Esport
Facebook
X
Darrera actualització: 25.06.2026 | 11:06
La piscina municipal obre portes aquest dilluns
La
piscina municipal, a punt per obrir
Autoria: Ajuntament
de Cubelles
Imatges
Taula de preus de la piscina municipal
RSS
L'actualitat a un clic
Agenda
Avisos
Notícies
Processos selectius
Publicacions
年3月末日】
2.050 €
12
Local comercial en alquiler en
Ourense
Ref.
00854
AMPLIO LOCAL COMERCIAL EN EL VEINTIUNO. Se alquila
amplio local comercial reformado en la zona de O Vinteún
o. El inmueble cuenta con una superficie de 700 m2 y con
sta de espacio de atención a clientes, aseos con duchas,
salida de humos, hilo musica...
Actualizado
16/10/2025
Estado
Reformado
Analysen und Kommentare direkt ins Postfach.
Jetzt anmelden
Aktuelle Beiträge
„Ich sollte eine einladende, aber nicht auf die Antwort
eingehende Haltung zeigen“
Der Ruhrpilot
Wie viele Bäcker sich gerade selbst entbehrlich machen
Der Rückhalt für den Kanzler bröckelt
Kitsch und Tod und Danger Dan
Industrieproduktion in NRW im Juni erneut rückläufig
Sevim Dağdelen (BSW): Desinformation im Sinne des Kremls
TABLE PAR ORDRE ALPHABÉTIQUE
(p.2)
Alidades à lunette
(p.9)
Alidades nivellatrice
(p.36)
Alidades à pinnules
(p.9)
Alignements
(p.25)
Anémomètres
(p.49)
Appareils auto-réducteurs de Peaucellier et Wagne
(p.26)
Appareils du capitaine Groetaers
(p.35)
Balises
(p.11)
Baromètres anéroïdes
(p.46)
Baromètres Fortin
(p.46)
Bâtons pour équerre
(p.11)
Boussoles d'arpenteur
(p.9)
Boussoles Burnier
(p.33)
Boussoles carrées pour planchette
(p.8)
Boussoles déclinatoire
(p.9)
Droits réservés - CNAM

....

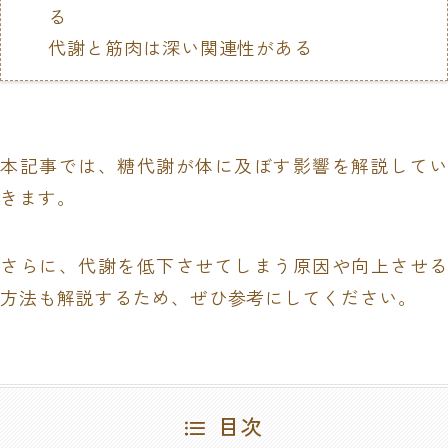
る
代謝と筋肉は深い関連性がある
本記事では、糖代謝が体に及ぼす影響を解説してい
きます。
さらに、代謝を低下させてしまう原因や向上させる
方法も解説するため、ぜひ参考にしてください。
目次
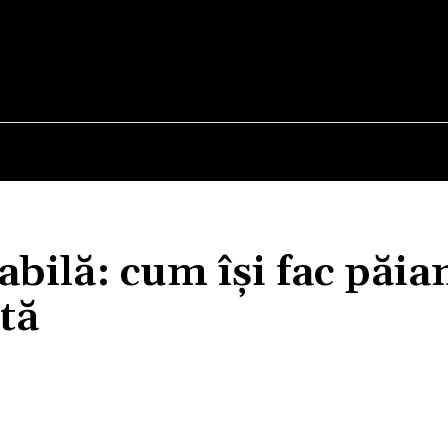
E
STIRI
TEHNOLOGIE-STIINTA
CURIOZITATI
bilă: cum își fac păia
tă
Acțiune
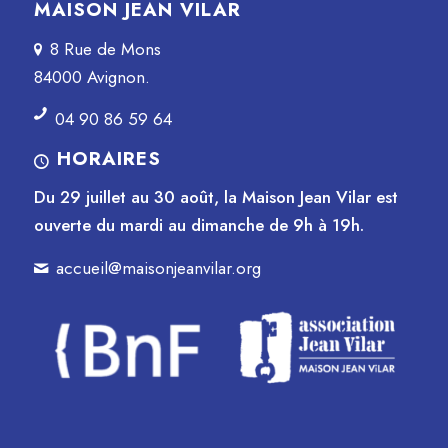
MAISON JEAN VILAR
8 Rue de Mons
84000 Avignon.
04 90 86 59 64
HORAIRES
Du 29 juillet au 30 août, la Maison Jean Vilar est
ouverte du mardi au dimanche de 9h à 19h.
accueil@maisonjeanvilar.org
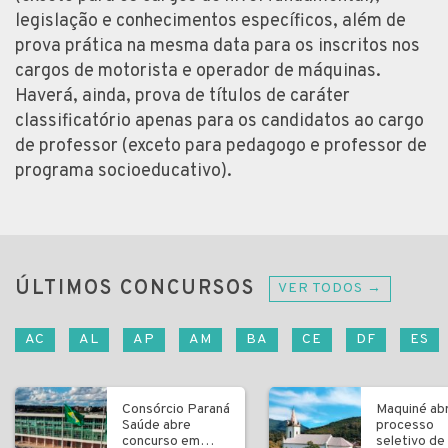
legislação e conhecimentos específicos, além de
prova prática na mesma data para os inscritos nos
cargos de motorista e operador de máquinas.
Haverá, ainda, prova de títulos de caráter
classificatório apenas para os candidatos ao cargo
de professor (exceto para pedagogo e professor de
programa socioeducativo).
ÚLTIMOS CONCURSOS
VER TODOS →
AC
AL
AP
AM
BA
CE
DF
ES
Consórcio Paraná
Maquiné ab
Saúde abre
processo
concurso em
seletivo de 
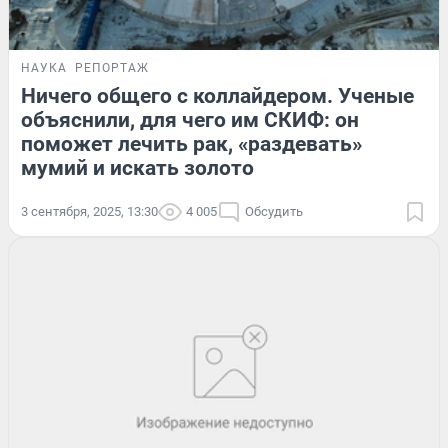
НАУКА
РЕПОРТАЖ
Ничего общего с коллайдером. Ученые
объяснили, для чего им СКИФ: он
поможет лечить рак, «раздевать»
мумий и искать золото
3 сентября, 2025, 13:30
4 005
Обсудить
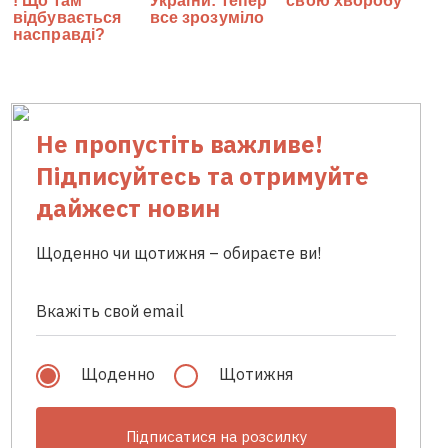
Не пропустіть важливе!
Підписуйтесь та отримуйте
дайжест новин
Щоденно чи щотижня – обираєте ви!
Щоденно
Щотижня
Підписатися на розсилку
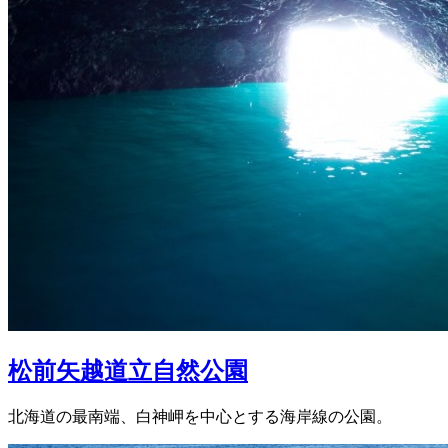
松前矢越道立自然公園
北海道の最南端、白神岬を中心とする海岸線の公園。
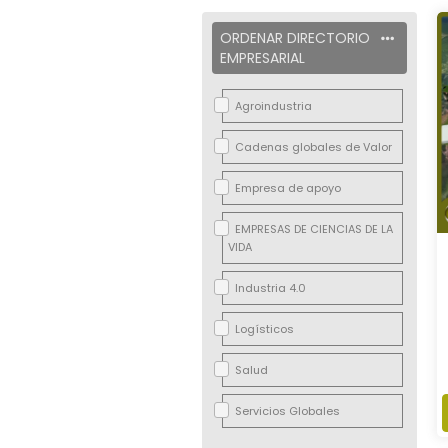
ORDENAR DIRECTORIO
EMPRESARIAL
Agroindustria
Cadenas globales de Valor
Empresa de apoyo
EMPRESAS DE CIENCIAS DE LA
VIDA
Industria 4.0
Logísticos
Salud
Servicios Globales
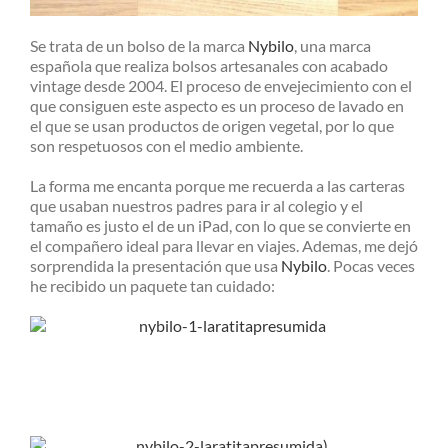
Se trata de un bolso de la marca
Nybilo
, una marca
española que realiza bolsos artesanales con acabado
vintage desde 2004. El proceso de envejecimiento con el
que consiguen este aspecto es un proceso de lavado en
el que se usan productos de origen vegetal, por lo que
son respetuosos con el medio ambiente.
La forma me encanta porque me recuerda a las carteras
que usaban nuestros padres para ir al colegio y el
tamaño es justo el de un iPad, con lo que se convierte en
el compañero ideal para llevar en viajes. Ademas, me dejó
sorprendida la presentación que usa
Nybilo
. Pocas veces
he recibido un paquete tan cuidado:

....

_Exercise aim_
Render the lines of the data as a Markdown table with the columns "Row" and "Text". Begin at the line that contains "Se trata de un bolso de la marca", stop after the line that contains "he recibido un", number each row, and leave out blank lines.

_Task output_
| Row | Text |
|---|---|
| 1 | Se trata de un bolso de la marca |
| 2 | Nybilo |
| 3 | , una marca |
| 4 | española que realiza bolsos artesanales con acabado |
| 5 | vintage desde 2004. El proceso de envejecimiento con el |
| 6 | que consiguen este aspecto es un proceso de lavado en |
| 7 | el que se usan productos de origen vegetal, por lo que |
| 8 | son respetuosos con el medio ambiente. |
| 9 | La forma me encanta porque me recuerda a las carteras |
| 10 | que usaban nuestros padres para ir al colegio y el |
| 11 | tamaño es justo el de un iPad, con lo que se convierte en |
| 12 | el compañero ideal para llevar en viajes. Ademas, me dejó |
| 13 | sorprendida la presentación que usa |
| 14 | Nybilo |
| 15 | . Pocas veces |
| 16 | he recibido un paquete tan cuidado: |